── DATA SECTION ──

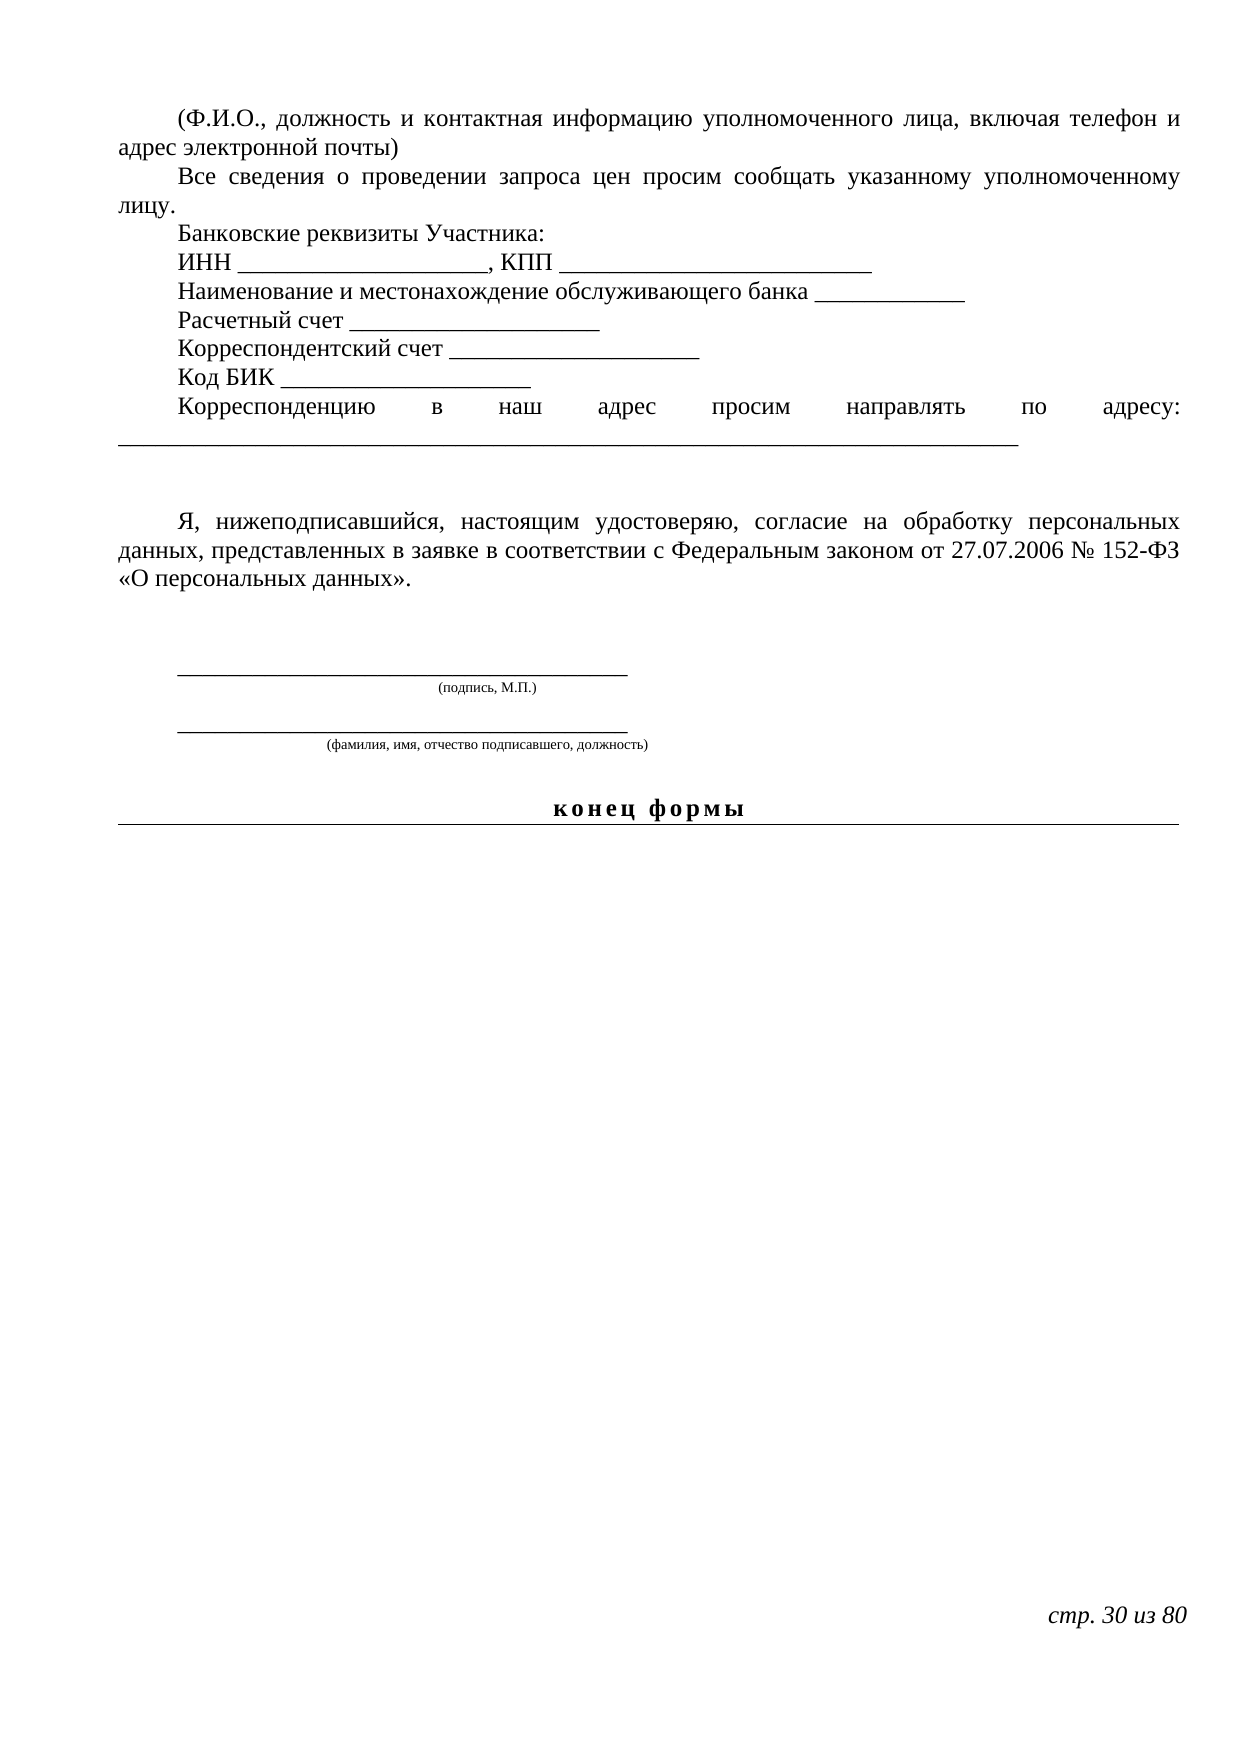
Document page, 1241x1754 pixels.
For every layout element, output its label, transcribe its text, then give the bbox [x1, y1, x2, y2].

text Корреспонденцию в наш адрес просим направлять по адресу: ________________________________________________________________________ [118, 391, 1181, 448]
text Корреспондентский счет ____________________ [118, 333, 1181, 362]
text Код БИК ____________________ [118, 362, 1181, 391]
text Расчетный счет ____________________ [118, 305, 1181, 333]
text (подпись, М.П.) [118, 678, 797, 707]
text Банковские реквизиты Участника: [118, 218, 1181, 247]
text (фамилия, имя, отчество подписавшего, должность) [118, 736, 797, 765]
text Наименование и местонахождение обслуживающего банка ____________ [118, 276, 1181, 305]
text конец формы [118, 793, 1179, 824]
text ____________________________________ [118, 707, 1181, 736]
text ИНН ____________________, КПП _________________________ [118, 247, 1181, 276]
text ____________________________________ [118, 650, 1181, 678]
text Я, нижеподписавшийся, настоящим удостоверяю, согласие на обработку персональных данных, представленных в заявке в соответствии с Федеральным законом от 27.07.2006 № 152-ФЗ «О персональных данных». [118, 506, 1181, 592]
text Все сведения о проведении запроса цен просим сообщать указанному уполномоченному лицу. [118, 161, 1181, 218]
text (Ф.И.О., должность и контактная информацию уполномоченного лица, включая телефон и адрес электронной почты) [118, 103, 1181, 161]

───

TASK DETAILS: Transcribe all of the records exactly, without reproducing their pictures.

REPLY TO THE EXERCISE:
Document page, 1241x1754 pixels.
For every layout element, output its label, transcribe its text, then give the bbox [x1, y1, x2, y2].

text Корреспонденцию в наш адрес просим направлять по адресу: ________________________________________________________________________ [118, 391, 1181, 448]
text Корреспондентский счет ____________________ [118, 333, 1181, 362]
text Код БИК ____________________ [118, 362, 1181, 391]
text Расчетный счет ____________________ [118, 305, 1181, 333]
text (подпись, М.П.) [118, 678, 797, 707]
text Банковские реквизиты Участника: [118, 218, 1181, 247]
text (фамилия, имя, отчество подписавшего, должность) [118, 736, 797, 765]
text Наименование и местонахождение обслуживающего банка ____________ [118, 276, 1181, 305]
text конец формы [118, 793, 1179, 824]
text ____________________________________ [118, 707, 1181, 736]
text ИНН ____________________, КПП _________________________ [118, 247, 1181, 276]
text ____________________________________ [118, 650, 1181, 678]
text Я, нижеподписавшийся, настоящим удостоверяю, согласие на обработку персональных данных, представленных в заявке в соответствии с Федеральным законом от 27.07.2006 № 152-ФЗ «О персональных данных». [118, 506, 1181, 592]
text Все сведения о проведении запроса цен просим сообщать указанному уполномоченному лицу. [118, 161, 1181, 218]
text (Ф.И.О., должность и контактная информацию уполномоченного лица, включая телефон и адрес электронной почты) [118, 103, 1181, 161]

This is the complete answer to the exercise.